Why my global load efficiency always 50%

Well,I’m coding a copy function as follow:

global void copy(float *A, float *B, const int n)
{
unsigned int i = blockIdx.x * blockDim.x + threadIdx.x;
B[i] = A[i];
}

There’re 16777216 numbers, and the gridDim is (32768,1),the blockdim is (512,1).
My GPU is 1080GTX.
I compiled it with -Xptxas -dlcm=ca, which means I use L1 cache.
I’m sure that my access to global memory is aligned.
Why is that the global load efficiency is always 50%, when I was doing nvprof --devices 0 --metrics gld_efficiency?
Is that the compute capabilitiy or what?
My boss want me to explain why.
Thanks for anyone could help.

What is your bandwidth utilization? I.e. (loaded_data + written_data)/time , in this case 2167772164 / time.

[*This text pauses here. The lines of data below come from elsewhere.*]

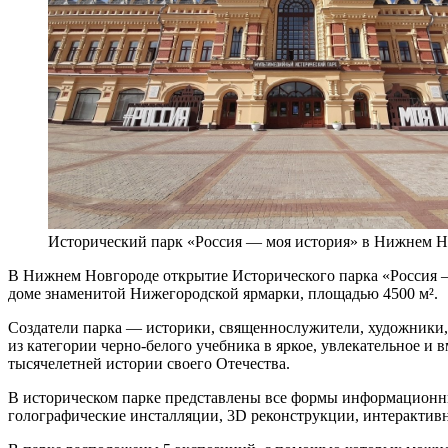
Исторический парк «Россия — моя история» в Нижнем Н
В Нижнем Новгороде открытие Исторического парка «Россия —
доме знаменитой Нижегородской ярмарки, площадью 4500 м².
Создатели парка — историки, священнослужители, художники,
из категории черно-белого учебника в яркое, увлекательное и
тысячелетней истории своего Отечества.
В историческом парке представлены все формы информационны
голографические инсталляции, 3D реконструкции, интерактив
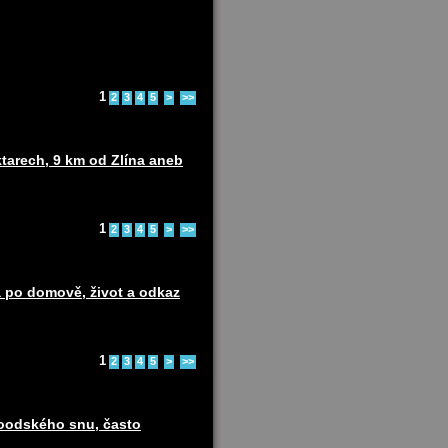
1
2
3
4
5
>
>>
ktarech, 9 km od Zlína aneb
1
2
3
4
5
>
>>
 po domově, život a odkaz
1
2
3
4
5
>
>>
woodského snu, často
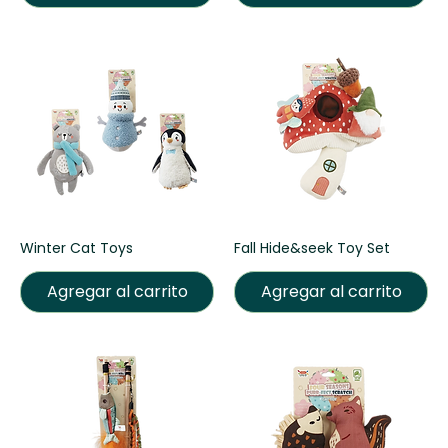
Winter Cat Toys
Fall Hide&seek Toy Set
Agregar al carrito
Agregar al carrito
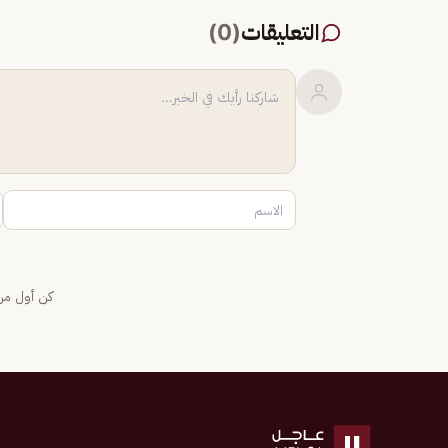
التعليقات
(
0
)
كن أول من 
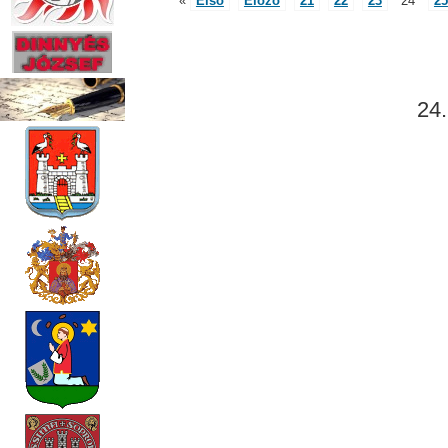
«
Első
Előző
21
22
23
24
25
24.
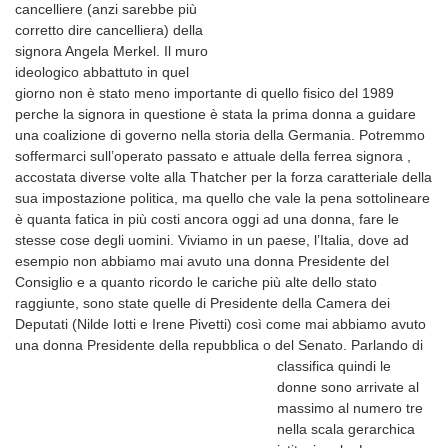
cancelliere (anzi sarebbe più
corretto dire cancelliera) della
signora Angela Merkel. Il muro
ideologico abbattuto in quel
giorno non è stato meno importante di quello fisico del 1989
perche la signora in questione è stata la prima donna a guidare
una coalizione di governo nella storia della Germania. Potremmo
soffermarci sull’operato passato e attuale della ferrea signora ,
accostata diverse volte alla Thatcher per la forza caratteriale della
sua impostazione politica, ma quello che vale la pena sottolineare
è quanta fatica in più costi ancora oggi ad una donna, fare le
stesse cose degli uomini. Viviamo in un paese, l’Italia, dove ad
esempio non abbiamo mai avuto una donna Presidente del
Consiglio e a quanto ricordo le cariche più alte dello stato
raggiunte, sono state quelle di Presidente della Camera dei
Deputati (Nilde Iotti e Irene Pivetti) così come mai abbiamo avuto
una donna Presidente della repubblica o del Senato.
Parlando di
classifica quindi le
donne sono arrivate al
massimo al numero tre
nella scala gerarchica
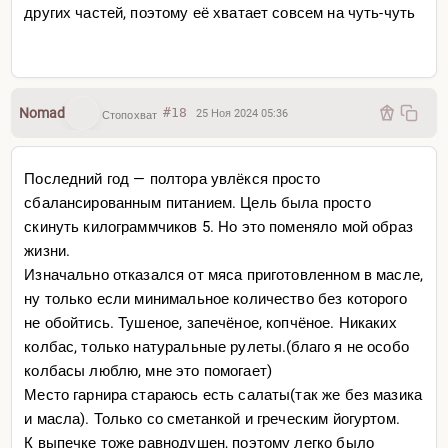
других частей, поэтому её хватает совсем на чуть-чуть
Nomad
#18
25 Ноя 2024 05:36
Стопохват
Последний год — полтора увлёкся просто
сбалансированным питанием. Цель была просто
скинуть килограммчиков 5. Но это поменяло мой образ
жизни.
Изначально отказался от мяса приготовленном в масле,
ну только если минимальное количество без которого
не обойтись. Тушеное, запечёное, копчёное. Никаких
колбас, только натуральные рулеты.(благо я не особо
колбасы люблю, мне это помогает)
Место гарнира стараюсь есть салаты(так же без мазика
и масла). Только со сметанкой и греческим йогуртом.
К выпечке тоже равнодушен, поэтому легко было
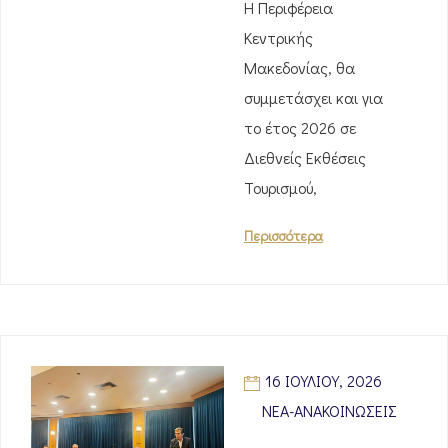
Η Περιφέρεια
Κεντρικής
Μακεδονίας, θα
συμμετάσχει και για
το έτος 2026 σε
Διεθνείς Εκθέσεις
Τουρισμού,
Περισσότερα
16 ΙΟΥΛΊΟΥ, 2026
ΝΈΑ-ΑΝΑΚΟΙΝΏΣΕΙΣ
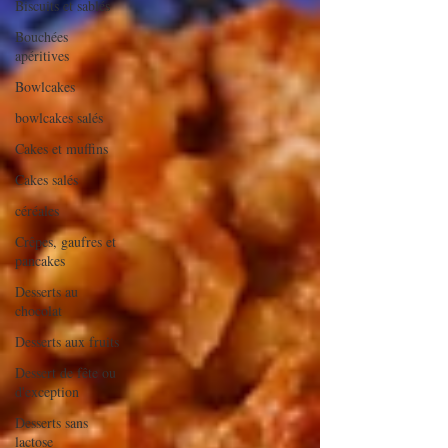
Biscuits et sablés
Bouchées
apéritives
Bowlcakes
bowlcakes salés
Cakes et muffins
Cakes salés
céréales
Crêpes, gaufres et
pancakes
Desserts au
chocolat
Desserts aux fruits
Dessert de fête ou
d'exception
Desserts sans
lactose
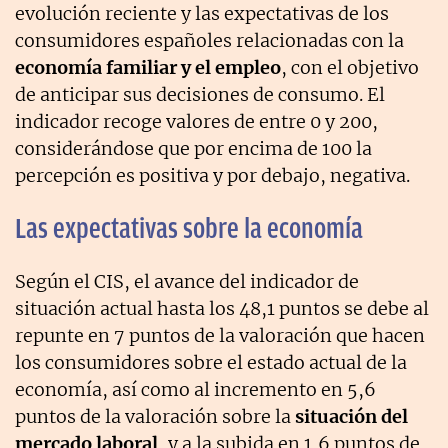
evolución reciente y las expectativas de los
consumidores españoles relacionadas con la
economía familiar y el empleo
, con el objetivo
de anticipar sus decisiones de consumo. El
indicador recoge valores de entre 0 y 200,
considerándose que por encima de 100 la
percepción es positiva y por debajo, negativa.
Las expectativas sobre la economía
Según el CIS, el avance del indicador de
situación actual hasta los 48,1 puntos se debe al
repunte en 7 puntos de la valoración que hacen
los consumidores sobre el estado actual de la
economía, así como al incremento en 5,6
puntos de la valoración sobre la
situación del
mercado laboral
, y a la subida en 1,6 puntos de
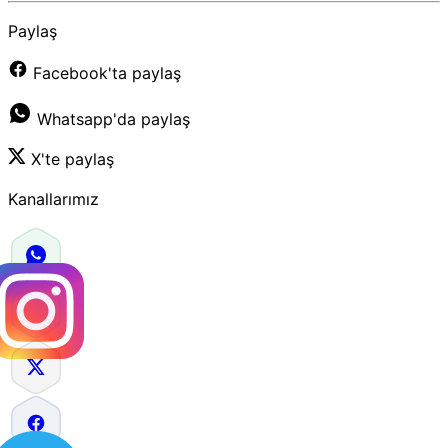
Paylaş
Facebook'ta paylaş
Whatsapp'da paylaş
X'te paylaş
Kanallarımız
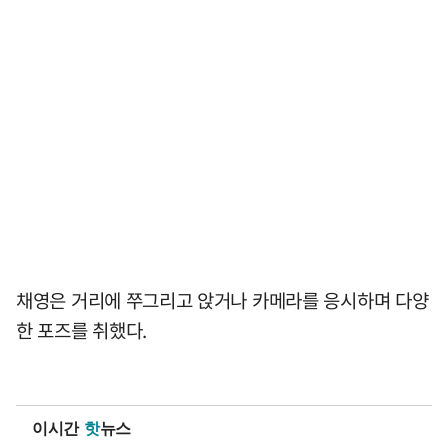
채영은 거리에 쭈그리고 앉거나 카메라를 응시하며 다양
한 포즈를 취했다.
이시간
핫
뉴스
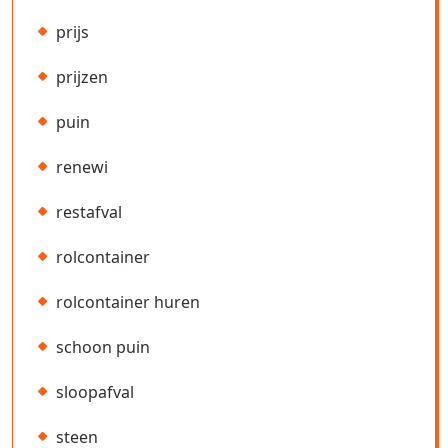
prijs
prijzen
puin
renewi
restafval
rolcontainer
rolcontainer huren
schoon puin
sloopafval
steen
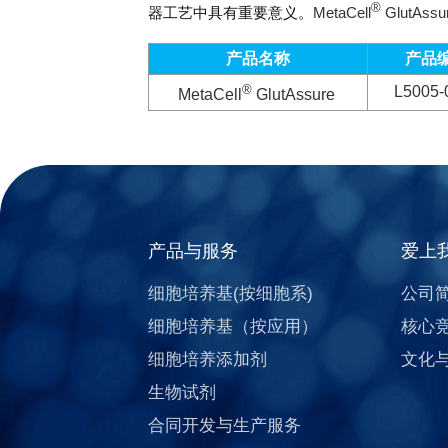
®
器工艺中具有重要意义。
MetaCell
Glut
产品名称
产品
®
L5005-
MetaCell
GlutAssure
产品与服务
爱上
细胞培养基(按细胞系)
公司
细胞培养基（按应用）
核心
细胞培养添加剂
文化
生物试剂
合同开发与生产服务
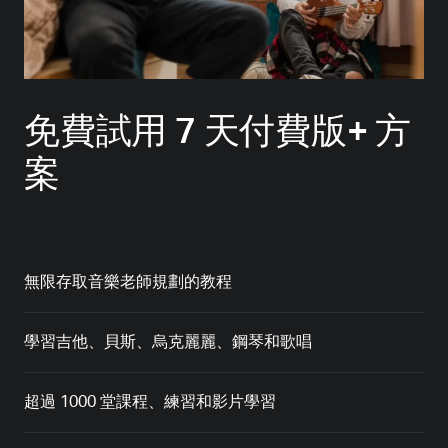
免費試用 7 天付費版+ 方
案
無限存取音樂老師規劃的教程
學習吉他、貝斯、烏克麗麗、鋼琴和歌唱
超過 1000 堂課程、練習和影片學習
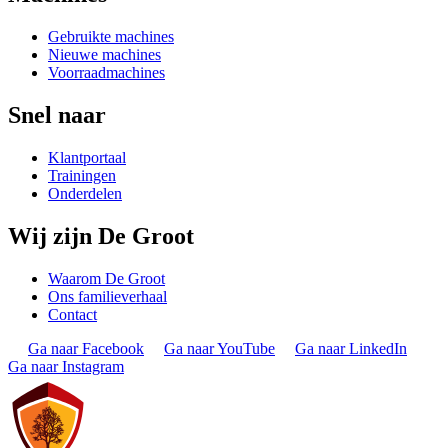
Gebruikte machines
Nieuwe machines
Voorraadmachines
Snel naar
Klantportaal
Trainingen
Onderdelen
Wij zijn De Groot
Waarom De Groot
Ons familieverhaal
Contact
Ga naar Facebook
Ga naar YouTube
Ga naar LinkedIn
Ga naar Instagram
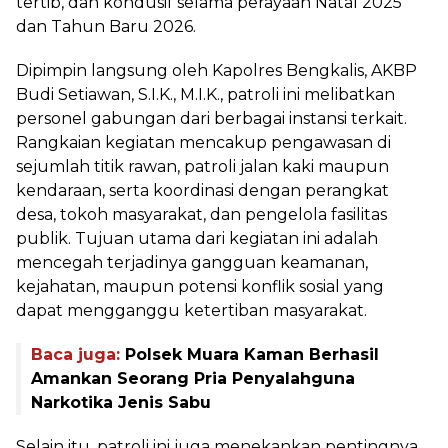
tertib, dan kondusif selama perayaan Natal 2025
dan Tahun Baru 2026.
Dipimpin langsung oleh Kapolres Bengkalis, AKBP
Budi Setiawan, S.I.K., M.I.K., patroli ini melibatkan
personel gabungan dari berbagai instansi terkait.
Rangkaian kegiatan mencakup pengawasan di
sejumlah titik rawan, patroli jalan kaki maupun
kendaraan, serta koordinasi dengan perangkat
desa, tokoh masyarakat, dan pengelola fasilitas
publik. Tujuan utama dari kegiatan ini adalah
mencegah terjadinya gangguan keamanan,
kejahatan, maupun potensi konflik sosial yang
dapat mengganggu ketertiban masyarakat.
Baca juga:
Polsek Muara Kaman Berhasil
Amankan Seorang Pria Penyalahguna
Narkotika Jenis Sabu
Selain itu, patroli ini juga menekankan pentingnya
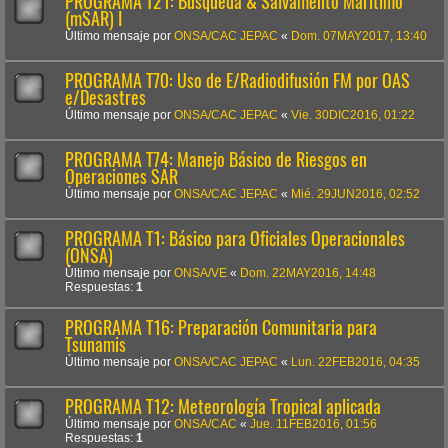
PROGRAMA T21: Búsqueda & Salvamento Marítimo
(mSAR) I
Último mensaje por
ONSA/CAC JEPAC
«
Dom. 07MAY2017, 13:40
PROGRAMA T70: Uso de E/Radiodifusión FM por OAS
e/Desastres
Último mensaje por
ONSA/CAC JEPAC
«
Vie. 30DIC2016, 01:22
PROGRAMA T74: Manejo Básico de Riesgos en
Operaciones SAR
Último mensaje por
ONSA/CAC JEPAC
«
Mié. 29JUN2016, 02:52
PROGRAMA T1: Básico para Oficiales Operacionales
(ONSA)
Último mensaje por
ONSA/VE
«
Dom. 22MAY2016, 14:48
Respuestas:
1
PROGRAMA T16: Preparación Comunitaria para
Tsunamis
Último mensaje por
ONSA/CAC JEPAC
«
Lun. 22FEB2016, 04:35
PROGRAMA T12: Meteorología Tropical aplicada
Último mensaje por
ONSA/CAC
«
Jue. 11FEB2016, 01:56
Respuestas:
1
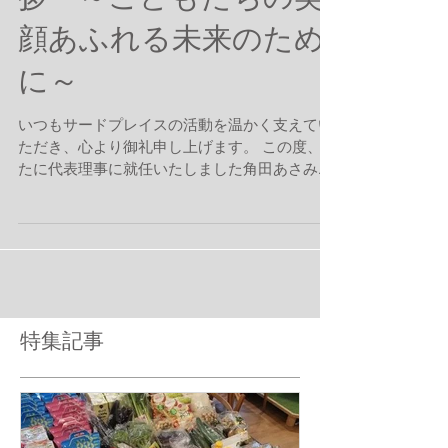
代表理事就任のご挨
拶 ～こどもたちの笑
顔あふれる未来のため
に～
いつもサードプレイスの活動を温かく支えてい
ただき、心より御礼申し上げます。 この度、新
たに代表理事に就任いたしました角田あさみで
す。 私の想いは、すべてのこどもの権利が大切
にされ、一人ひとりが自分らしく、幸せに生き
られる地域（ウェルビーイング）を育んでいく
ことです。 そのために、支援の輪つなぎ、持続
可能な仕組みとして次の世代へしっかりと繋い
でいくこと――。 それを、これからの活動の中
で大切にしていきたいと考えています。 こども
特集記事
たちの笑顔あふれる未来のために、スタッフ一
同、より一層真摯に活動に邁進してまいりま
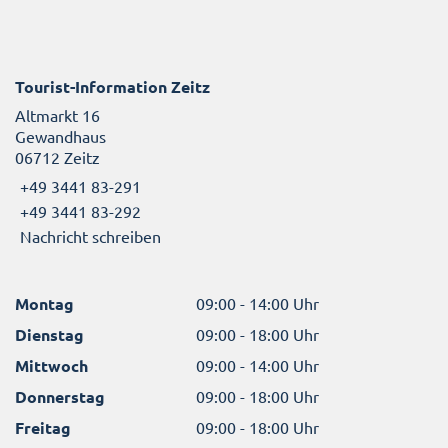
Tourist-Information Zeitz
Altmarkt 16
Gewandhaus
06712 Zeitz
+49 3441 83-291
+49 3441 83-292
Nachricht schreiben
Montag
09:00 - 14:00 Uhr
Dienstag
09:00 - 18:00 Uhr
Mittwoch
09:00 - 14:00 Uhr
Donnerstag
09:00 - 18:00 Uhr
Freitag
09:00 - 18:00 Uhr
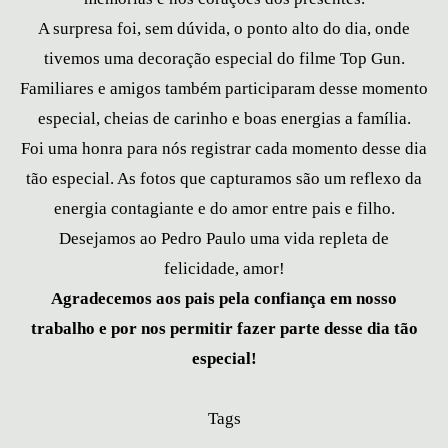
A surpresa foi, sem dúvida, o ponto alto do dia, onde
tivemos uma decoração especial do filme Top Gun.
Familiares e amigos também participaram desse momento
especial, cheias de carinho e boas energias a família.
Foi uma honra para nós registrar cada momento desse dia
tão especial. As fotos que capturamos são um reflexo da
energia contagiante e do amor entre pais e filho.
Desejamos ao Pedro Paulo uma vida repleta de
felicidade, amor!
Agradecemos aos pais pela confiança em nosso
trabalho e por nos permitir fazer parte desse dia tão
especial!
Tags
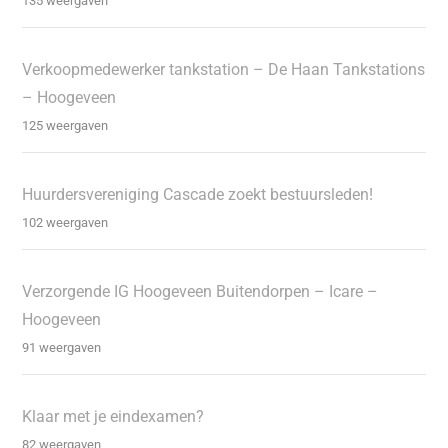
135 weergaven
Verkoopmedewerker tankstation – De Haan Tankstations
– Hoogeveen
125 weergaven
Huurdersvereniging Cascade zoekt bestuursleden!
102 weergaven
Verzorgende IG Hoogeveen Buitendorpen – Icare –
Hoogeveen
91 weergaven
Klaar met je eindexamen?
82 weergaven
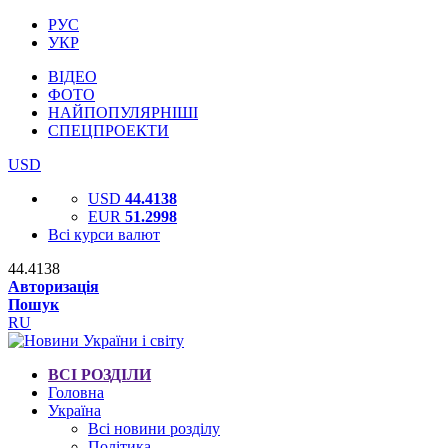
РУС
УКР
ВІДЕО
ФОТО
НАЙПОПУЛЯРНІШІ
СПЕЦПРОЕКТИ
USD
USD
44.4138
EUR
51.2998
Всі курси валют
44.4138
Авторизація
Пошук
RU
ВСІ РОЗДІЛИ
Головна
Україна
Всі новини розділу
Політика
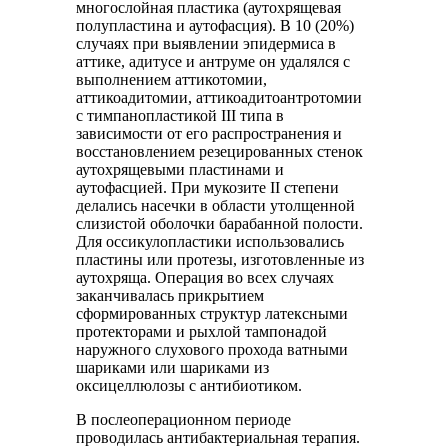
многослойная пластика (аутохрящевая
полупластина и аутофасция). В 10 (20%)
случаях при выявлении эпидермиса в
аттике, адитусе и антруме он удалялся с
выполнением аттикотомии,
аттикоадитомии, аттикоадитоантротомии
с тимпанопластикой III типа в
зависимости от его распространения и
восстановлением резецированных стенок
аутохрящевыми пластинами и
аутофасцией. При мукозите II степени
делались насечки в области утолщенной
слизистой оболочки барабанной полости.
Для оссикулопластики использовались
пластины или протезы, изготовленные из
аутохряща. Операция во всех случаях
заканчивалась прикрытием
сформированных структур латексными
протекторами и рыхлой тампонадой
наружного слухового прохода ватными
шариками или шариками из
оксицеллюлозы с антибиотиком.
В послеоперационном периоде
проводилась антибактериальная терапия.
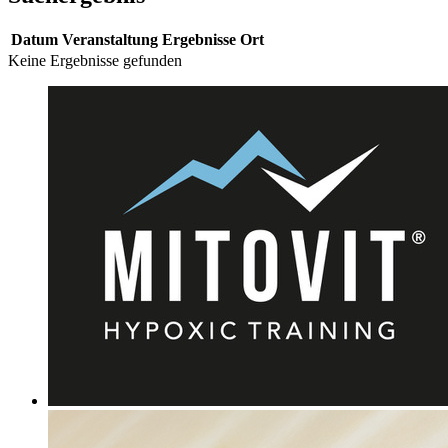
Datum
Veranstaltung
Ergebnisse
Ort
Keine Ergebnisse gefunden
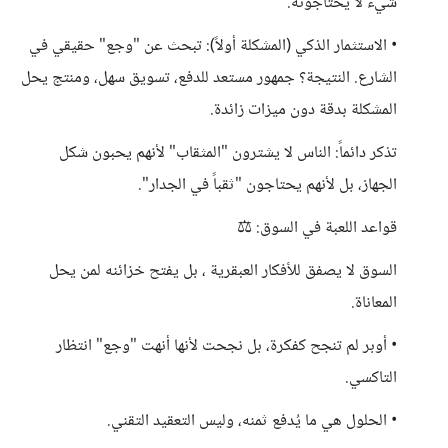
شيء لا يحتاجونه.
• ​الاستثمار الذكي (المشكلة أولاً): تبحث عن "وجع" حقيقي في
الشارع. النتيجة؟ جمهور مستعد للدفع، تسويق سهل، ومنتج يحل
المشكلة بدقة دون ميزات زائدة.
​تذكر دائماً: الناس لا يشترون "المثقاب" لأنهم يحبون شكل
الجهاز، بل لأنهم يحتاجون "ثقباً في الجدار".
​قواعد اللعبة في السوق: ⚖️
​السوق لا يصفق للأفكار العبقرية ، بل يفتح خزائنه لمن يحل
المعاناة.
• ​أوبر لم تنجح كفكرة، بل نجحت لأنها أنهت "وجع" انتظار
التاكسي.
• ​الحلول هي ما يُدفع ثمنه، وليس التعقيد التقني.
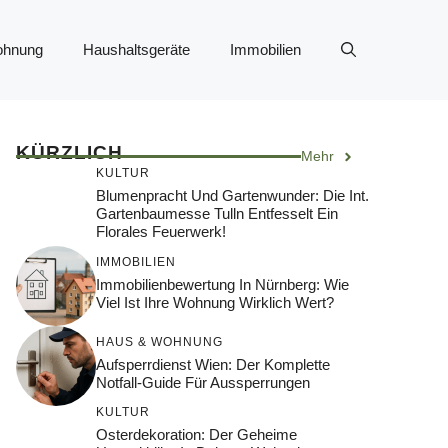
ohnung
Haushaltsgeräte
Immobilien
KÜRZLICH
Mehr
KULTUR
Blumenpracht Und Gartenwunder: Die Int.
Gartenbaumesse Tulln Entfesselt Ein
Florales Feuerwerk!
IMMOBILIEN
Immobilienbewertung In Nürnberg: Wie
Viel Ist Ihre Wohnung Wirklich Wert?
HAUS & WOHNUNG
Aufsperrdienst Wien: Der Komplette
Notfall-Guide Für Aussperrungen
KULTUR
Osterdekoration: Der Geheime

If its 50% then its not an unreasonable number.

Here is an example where we employed some different optimization strategies to get a high utilization:
https://devtalk.nvidia.com/default/topic/520792/speedy-general-reduction-sum-code-88-5-of-peak-updated-for-kepler-33-__shfl-etc-/

Thank you for you reply, Jimmy my friend.

I got a confusion about the increasing bandwidth utilization.

The 2167772164 can’t be change that I can’t change the blockDim or GridDim which the way you mentioned in your link.

So the only way to increase bandwidth is to shorten the time.

But when I compiled the code without L1 cache, The efficiency became 100%, however the running time was not significantly shortened. Not half of the time at least.

Isn’t it the only thing that is the global memory access pattern which affects global load efficiency that significant?

I don’t think it is bandwidth utilization problem you mentioned.

It also said in nvvp that:

if the code has surface loads then the metric will report lower values than actual efficiency?

what is this all about?

and what does it mean by “surface loads”?

Does anyone know?

I’ll appreciate that.

Please let me know what your kernel run-time is as reported by nvprof.

Some general hints to improve bandwidth utilization (no promises):

-> Perform maximum load size per thread of 256 bits (ie 16 bytes/load, your doing 4 bytes/load).
-> Change float -> float4
-> Try performing multiple loads per thread

here is a great nvidia resource:
https://devblogs.nvidia.com/parallelforall/cuda-pro-tip-increase-performance-with-vectorized-memory-access/